- _Exercise prompt_:
Each entry below must come back exactly as written, without its pictures.
-.-.-
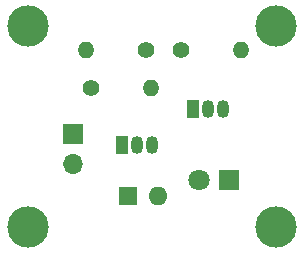
<source format=gbr>
%TF.GenerationSoftware,KiCad,Pcbnew,(5.1.12)-1*%
%TF.CreationDate,2023-08-17T10:50:11+05:30*%
%TF.ProjectId,low battery inductor,6c6f7720-6261-4747-9465-727920696e64,rev?*%
%TF.SameCoordinates,Original*%
%TF.FileFunction,Copper,L1,Top*%
%TF.FilePolarity,Positive*%
%FSLAX46Y46*%
G04 Gerber Fmt 4.6, Leading zero omitted, Abs format (unit mm)*
G04 Created by KiCad (PCBNEW (5.1.12)-1) date 2023-08-17 10:50:11*
%MOMM*%
%LPD*%
G01*
G04 APERTURE LIST*
%TA.AperFunction,ComponentPad*%
%ADD10O,1.700000X1.700000*%
%TD*%
%TA.AperFunction,ComponentPad*%
%ADD11R,1.700000X1.700000*%
%TD*%
%TA.AperFunction,ComponentPad*%
%ADD12O,1.400000X1.400000*%
%TD*%
%TA.AperFunction,ComponentPad*%
%ADD13C,1.400000*%
%TD*%
%TA.AperFunction,ComponentPad*%
%ADD14R,1.050000X1.500000*%
%TD*%
%TA.AperFunction,ComponentPad*%
%ADD15O,1.050000X1.500000*%
%TD*%
%TA.AperFunction,ComponentPad*%
%ADD16C,1.800000*%
%TD*%
%TA.AperFunction,ComponentPad*%
%ADD17R,1.800000X1.800000*%
%TD*%
%TA.AperFunction,ComponentPad*%
%ADD18O,1.600000X1.600000*%
%TD*%
%TA.AperFunction,ComponentPad*%
%ADD19R,1.600000X1.600000*%
%TD*%
%TA.AperFunction,ViaPad*%
%ADD20C,3.500000*%
%TD*%
G04 APERTURE END LIST*
D10*
%TO.P,v1-12v1,2*%
%TO.N,Earth*%
X144825001Y-81665001D03*
D11*
%TO.P,v1-12v1,1*%
%TO.N,Net-(R1-Pad1)*%
X144825001Y-79125001D03*
%TD*%
D12*
%TO.P,R3,2*%
%TO.N,Net-(D2-Pad2)*%
X159080000Y-72000000D03*
D13*
%TO.P,R3,1*%
%TO.N,Net-(R1-Pad1)*%
X154000000Y-72000000D03*
%TD*%
D12*
%TO.P,R2,2*%
%TO.N,Net-(Q2-Pad2)*%
X151450000Y-75225001D03*
D13*
%TO.P,R2,1*%
%TO.N,Net-(Q1-Pad1)*%
X146370000Y-75225001D03*
%TD*%
D12*
%TO.P,R1,2*%
%TO.N,Net-(Q1-Pad3)*%
X145920000Y-72000000D03*
D13*
%TO.P,R1,1*%
%TO.N,Net-(R1-Pad1)*%
X151000000Y-72000000D03*
%TD*%
D14*
%TO.P,Q2,1*%
%TO.N,Net-(D2-Pad2)*%
X155000000Y-77000000D03*
D15*
%TO.P,Q2,3*%
%TO.N,Earth*%
X157540000Y-77000000D03*
%TO.P,Q2,2*%
%TO.N,Net-(Q2-Pad2)*%
X156270000Y-77000000D03*
%TD*%
D14*
%TO.P,Q1,1*%
%TO.N,Net-(Q1-Pad1)*%
X149000000Y-80000000D03*
D15*
%TO.P,Q1,3*%
%TO.N,Net-(Q1-Pad3)*%
X151540000Y-80000000D03*
%TO.P,Q1,2*%
%TO.N,Net-(D1-Pad1)*%
X150270000Y-80000000D03*
%TD*%
D16*
%TO.P,D2,2*%
%TO.N,Net-(D2-Pad2)*%
X155460000Y-83000000D03*
D17*
%TO.P,D2,1*%
%TO.N,Earth*%
X158000000Y-83000000D03*
%TD*%
D18*
%TO.P,D1,2*%
%TO.N,Earth*%
X152000000Y-84325000D03*
D19*
%TO.P,D1,1*%
%TO.N,Net-(D1-Pad1)*%
X149460000Y-84325000D03*
%TD*%
D20*
%TO.N,*%
X141000000Y-70000000D03*
X162000000Y-70000000D03*
X141000000Y-87000000D03*
X162000000Y-87000000D03*
%TD*%
M02*

</source>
-.-.-
- _Reply to the exercise_:
<source format=gbr>
%TF.GenerationSoftware,KiCad,Pcbnew,(5.1.12)-1*%
%TF.CreationDate,2023-08-17T10:50:11+05:30*%
%TF.ProjectId,low battery inductor,6c6f7720-6261-4747-9465-727920696e64,rev?*%
%TF.SameCoordinates,Original*%
%TF.FileFunction,Copper,L1,Top*%
%TF.FilePolarity,Positive*%
%FSLAX46Y46*%
G04 Gerber Fmt 4.6, Leading zero omitted, Abs format (unit mm)*
G04 Created by KiCad (PCBNEW (5.1.12)-1) date 2023-08-17 10:50:11*
%MOMM*%
%LPD*%
G01*
G04 APERTURE LIST*
%TA.AperFunction,ComponentPad*%
%ADD10O,1.700000X1.700000*%
%TD*%
%TA.AperFunction,ComponentPad*%
%ADD11R,1.700000X1.700000*%
%TD*%
%TA.AperFunction,ComponentPad*%
%ADD12O,1.400000X1.400000*%
%TD*%
%TA.AperFunction,ComponentPad*%
%ADD13C,1.400000*%
%TD*%
%TA.AperFunction,ComponentPad*%
%ADD14R,1.050000X1.500000*%
%TD*%
%TA.AperFunction,ComponentPad*%
%ADD15O,1.050000X1.500000*%
%TD*%
%TA.AperFunction,ComponentPad*%
%ADD16C,1.800000*%
%TD*%
%TA.AperFunction,ComponentPad*%
%ADD17R,1.800000X1.800000*%
%TD*%
%TA.AperFunction,ComponentPad*%
%ADD18O,1.600000X1.600000*%
%TD*%
%TA.AperFunction,ComponentPad*%
%ADD19R,1.600000X1.600000*%
%TD*%
%TA.AperFunction,ViaPad*%
%ADD20C,3.500000*%
%TD*%
G04 APERTURE END LIST*
D10*
%TO.P,v1-12v1,2*%
%TO.N,Earth*%
X144825001Y-81665001D03*
D11*
%TO.P,v1-12v1,1*%
%TO.N,Net-(R1-Pad1)*%
X144825001Y-79125001D03*
%TD*%
D12*
%TO.P,R3,2*%
%TO.N,Net-(D2-Pad2)*%
X159080000Y-72000000D03*
D13*
%TO.P,R3,1*%
%TO.N,Net-(R1-Pad1)*%
X154000000Y-72000000D03*
%TD*%
D12*
%TO.P,R2,2*%
%TO.N,Net-(Q2-Pad2)*%
X151450000Y-75225001D03*
D13*
%TO.P,R2,1*%
%TO.N,Net-(Q1-Pad1)*%
X146370000Y-75225001D03*
%TD*%
D12*
%TO.P,R1,2*%
%TO.N,Net-(Q1-Pad3)*%
X145920000Y-72000000D03*
D13*
%TO.P,R1,1*%
%TO.N,Net-(R1-Pad1)*%
X151000000Y-72000000D03*
%TD*%
D14*
%TO.P,Q2,1*%
%TO.N,Net-(D2-Pad2)*%
X155000000Y-77000000D03*
D15*
%TO.P,Q2,3*%
%TO.N,Earth*%
X157540000Y-77000000D03*
%TO.P,Q2,2*%
%TO.N,Net-(Q2-Pad2)*%
X156270000Y-77000000D03*
%TD*%
D14*
%TO.P,Q1,1*%
%TO.N,Net-(Q1-Pad1)*%
X149000000Y-80000000D03*
D15*
%TO.P,Q1,3*%
%TO.N,Net-(Q1-Pad3)*%
X151540000Y-80000000D03*
%TO.P,Q1,2*%
%TO.N,Net-(D1-Pad1)*%
X150270000Y-80000000D03*
%TD*%
D16*
%TO.P,D2,2*%
%TO.N,Net-(D2-Pad2)*%
X155460000Y-83000000D03*
D17*
%TO.P,D2,1*%
%TO.N,Earth*%
X158000000Y-83000000D03*
%TD*%
D18*
%TO.P,D1,2*%
%TO.N,Earth*%
X152000000Y-84325000D03*
D19*
%TO.P,D1,1*%
%TO.N,Net-(D1-Pad1)*%
X149460000Y-84325000D03*
%TD*%
D20*
%TO.N,*%
X141000000Y-70000000D03*
X162000000Y-70000000D03*
X141000000Y-87000000D03*
X162000000Y-87000000D03*
%TD*%
M02*

</source>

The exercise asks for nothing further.